• Action item: In the article on anodic dissolution of copper in organic solvents, what forms alongside copper dissolution at potentials above 0.8 V?

Production of nanoparticles of copper compounds by anodic dissolution of copper in organic solvents

Abstract

The anodic behaviour of copper was investigated in ethanol solution containing LiClO₄, LiCl electrolyte and water. The type of electrolyte and the water content influences the mechanism of the anodic process and the formation of anodic products. In LiClO₄ electrolyte the dissolution of copper is related to the oxidation of Cu(I) to Cu(II). In solutions of LiCl the etching of copper begins with the creation of soluble complexes of Cu(I) with chloride ions and solvent molecules. At potentials above 0.4 V the formation of alkoxides was observed in both solutions, characterized by a yellow tint. On the other hand, above 0.8 V (i.e. above the equilibrium potential of alcohol oxidation) copper dissolution is accompanied by the formation of a blue colloidal suspension of Cu (II) copper salt. Anodic etching of copper in solutions containing 3% H₂O at potentials higher than 0.4 V leads to the formation of colloidal suspension of copper oxide nanoparticles.

1 Introduction

The electrochemical behaviour of copper in organic solvents has been studied extensively during the last few years owing to the scientific and technological importance of the metal and its compounds, especially in the field of catalysis, battery technology and electronics [1, 2].

Recently, nanoparticles of copper compounds, particularly oxides, have received increased attention, because of their special properties such as a large surface to volume ratio, increased activity, electronic properties and unique optical properties as compared to those of bulk materials. The oxides of copper (Cu₂O and CuO) constitute an important class of semiconductors, which are applied in magnetic storage media, solar energy conversion, electronics and catalysis [3–5]. Some methods for the preparation of nanoparticles such as thermal and sonochemical reduction [6, 7], microwave irradiation [8], thermal decomposition of precursors [9], the sol–gel technique [10], the one step solid state reaction at room temperature [11] and the electrochemical method [12] have been reported.

The purpose of the present work was to study the anodic behaviour of copper in organic solvents and search for a possible synthesis of nanoparticles via an electrochemical method. We have studied the anodic behaviour of Cu over a wide range of potential values in organic solvents.

2 Experimental

Samples of metallic copper (99.99% Cu), were polished using abrasive paper in decreasing order of grain size. Before electrochemical treatment copper electrodes were cleaned in anhydrous ethanol. Chemical reagents: LiClO₄ (99.8%) and LiCl (99.8%) both from Merck and anhydrous ethanol (99.8%) from EUROCHEM BGD, were used in the preparation of solutions.

The studies were performed in 0.1 M LiClO₄ as well as in 0.1 M, 0.01 M and in 0.05 M LiCl solutions. In order to study the effect of water some of these solutions contained 1% or 3% of H₂O.

• Record extracts:
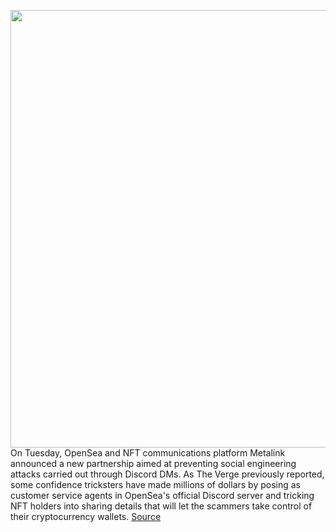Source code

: <img src='https://cdn.vox-cdn.com/thumbor/cNcFWFs9l3HAFNP85Wk-faRjC7g=/0x0:2040x1360/1200x800/filters:focal(857x517:1183x843)/cdn.vox-cdn.com/uploads/chorus_image/image/70513093/VRG_ILLO_STK002_D_Crosby_Close_NFT_Theft.0.jpg' width='700px' /><br/>
On Tuesday, OpenSea and NFT communications platform Metalink announced a new partnership aimed at preventing social engineering attacks carried out through Discord DMs. As The Verge previously reported, some confidence tricksters have made millions of dollars by posing as customer service agents in OpenSea's official Discord server and tricking NFT holders into sharing details that will let the scammers take control of their cryptocurrency wallets.
<a href='https://www.theverge.com/2022/2/15/22935143/opensea-nft-metalink-launch-verified-dm-scammers-discord'> Source <a/>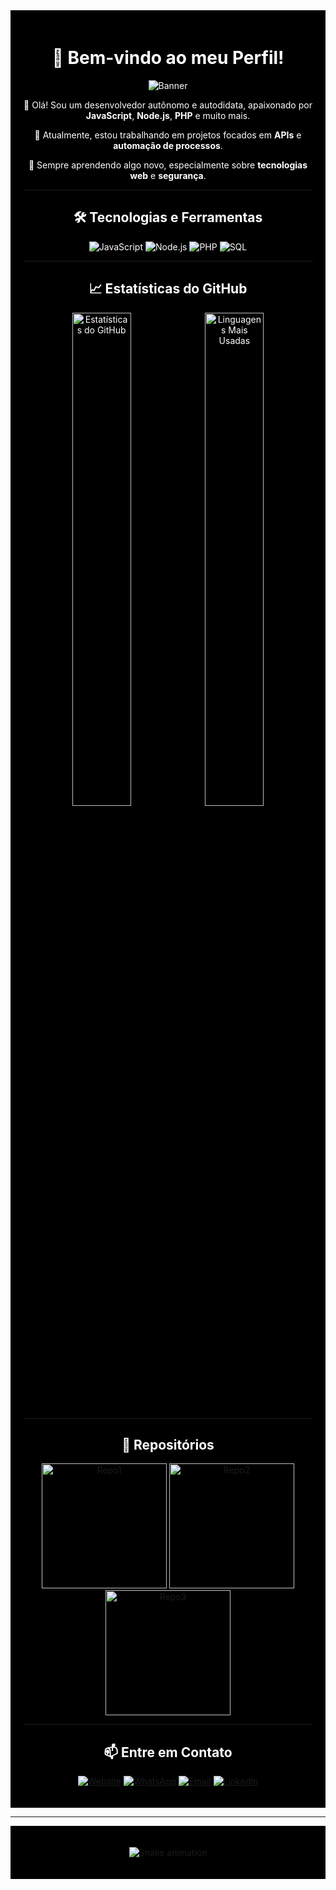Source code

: <div align="center" style="background-color:black; padding:20px; color:white;">

# 🖤 Bem-vindo ao meu Perfil!

![Banner](https://via.placeholder.com/800x200.png?text=Bem-vindo+ao+meu+GitHub+Profile&bg=000000&fg=ffffff)

👋 Olá! Sou um desenvolvedor autônomo e autodidata, apaixonado por **JavaScript**, **Node.js**, **PHP** e muito mais.

🔭 Atualmente, estou trabalhando em projetos focados em **APIs** e **automação de processos**.

🌱 Sempre aprendendo algo novo, especialmente sobre **tecnologias web** e **segurança**.

---

## 🛠️ Tecnologias e Ferramentas

![JavaScript](https://img.shields.io/badge/JavaScript-323330?style=for-the-badge&logo=javascript&logoColor=white)
![Node.js](https://img.shields.io/badge/Node.js-339933?style=for-the-badge&logo=nodedotjs&logoColor=white)
![PHP](https://img.shields.io/badge/PHP-777BB4?style=for-the-badge&logo=php&logoColor=white)
![SQL](https://img.shields.io/badge/SQL-4479A1?style=for-the-badge&logo=mysql&logoColor=white)

---

## 📈 Estatísticas do GitHub

<div align="center">
  <img src="https://github-readme-stats.vercel.app/api?username=seu_usuario&show_icons=true&theme=dark&hide_border=true&count_private=true" alt="Estatísticas do GitHub" width="45%" />
  <img src="https://github-readme-stats.vercel.app/api/top-langs/?username=seu_usuario&layout=compact&theme=dark&hide_border=true" alt="Linguagens Mais Usadas" width="45%" />
</div>

---

## 📂 Repositórios

<div align="center">
  <a href="https://github.com/seu_usuario/repo1">
    <img src="https://github-readme-stats.vercel.app/api/pin/?username=seu_usuario&repo=repo1&theme=dark" alt="Repo1" width="200" />
  </a>
  <a href="https://github.com/seu_usuario/repo2">
    <img src="https://github-readme-stats.vercel.app/api/pin/?username=seu_usuario&repo=repo2&theme=dark" alt="Repo2" width="200" />
  </a>
  <a href="https://github.com/seu_usuario/repo3">
    <img src="https://github-readme-stats.vercel.app/api/pin/?username=seu_usuario&repo=repo3&theme=dark" alt="Repo3" width="200" />
  </a>
  <!-- Adicione mais repositórios conforme necessário -->
</div>

---

## 📫 Entre em Contato

[![Website](https://img.shields.io/badge/Website-000000?style=for-the-badge&logo=About.me&logoColor=white)](https://www.algweb.com.br)
[![WhatsApp](https://img.shields.io/badge/WhatsApp-25D366?style=for-the-badge&logo=whatsapp&logoColor=white)](https://wa.me/5516988655532)
[![Email](https://img.shields.io/badge/Email-D14836?style=for-the-badge&logo=gmail&logoColor=white)](mailto:contato@algweb.com.br)
[![LinkedIn](https://img.shields.io/badge/LinkedIn-0077B5?style=for-the-badge&logo=linkedin&logoColor=white)](https://www.linkedin.com/in/andre-luiz-790599182/)

</div>

---

<div align="center" style="background-color:black; padding:20px;">

![Snake animation](https://github.com/seu_usuario/seu_usuario/blob/output/github-contribution-grid-snake.svg)

</div>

• Worked solution: A blue colloidal suspension of Cu(II) copper salt.